US 11,869,495 B2
Voice to voice natural language understanding processing
Saiprasad Satya Kapila, Redmond, WA (US); Antonio Melis, Seattle, WA (US); Manikya Pavan Kiran Pothukuchi, Sammamish, WA (US); Steven Rabuchin, Kirkland, WA (US); Robert Pulciani, Sammamish, WA (US); and Robert William Serr, Kirkland, WA (US)
Assigned to Amazon Technologies, Inc., Seattle, WA (US)
Filed by Amazon Technologies, Inc., Seattle, WA (US)
Filed on Jul. 9, 2020, as Appl. No. 16/925,045.
Application 16/925,045 is a continuation of application No. 16/007,691, filed on Jun. 13, 2018, granted, now 10,720,157.
Prior Publication US 2020/0395016 A1, Dec. 17, 2020
This patent is subject to a terminal disclaimer.
Int. Cl. G10L 15/22 (2006.01); G10L 15/18 (2013.01); G06Q 30/0601 (2023.01); G10L 15/30 (2013.01); G10L 13/00 (2006.01)

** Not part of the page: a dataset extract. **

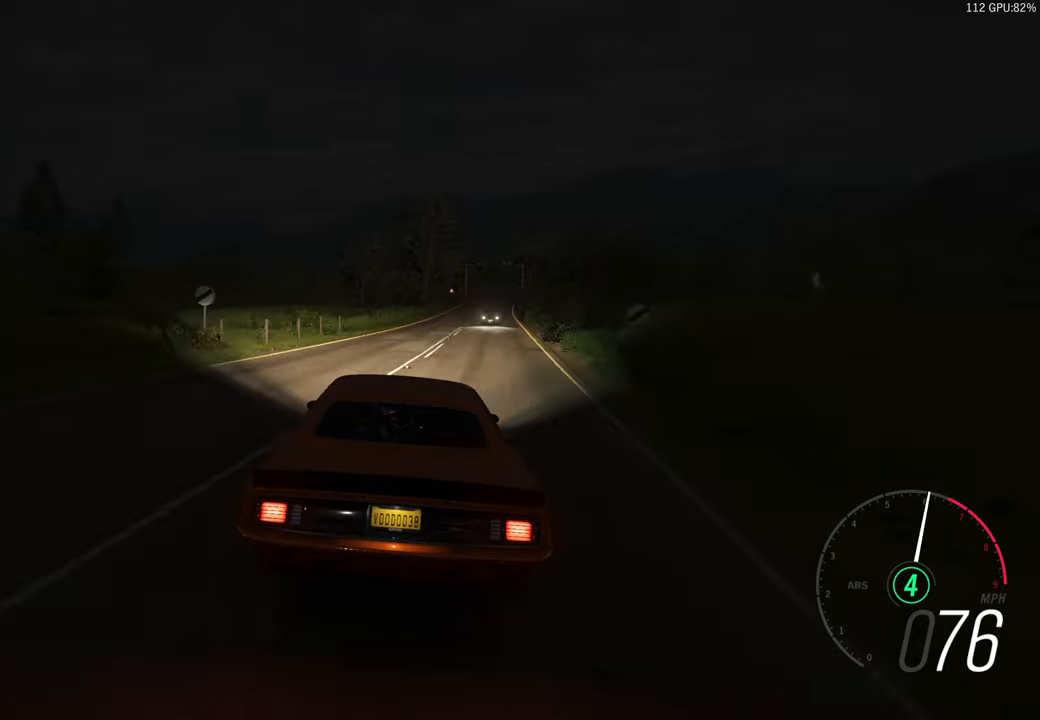
{"buttons": ["R2"], "left_stick": "center", "right_stick": "center", "events": [[67, "left_stick", "right"], [417, "left_stick", "center"]]}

CPC G10L 15/22 (2013.01) [G06Q 30/0621 (2013.01); G06Q 30/0635 (2013.01); G10L 13/00 (2013.01); G10L 15/1815 (2013.01); G10L 15/30 (2013.01); G10L 15/1807 (2013.01); G10L 2015/223 (2013.01)] 18 Claims
OG exemplary drawing
 
1. A computer-implemented method comprising:
receiving, from a first device, first input audio data corresponding to a first utterance;
performing speech processing using the first input audio data to determine first intent data;
determining first data is needed to execute a first action corresponding to the first intent data;
determining second data corresponding to a request for the first data;
sending the second data to the first device;
performing processing with regard to the first intent data to determine first output data;
storing the first output data;
after storing the first output data, receiving, from a second device, second input audio data corresponding to a second utterance;
performing speech processing using the second input audio data and the first output data to determine second intent data;
performing processing with regard to the second intent data to determine second output data;
performing speech synthesis using the second output data to determine output audio data responsive to the second utterance; and
sending the output audio data to the second device for output.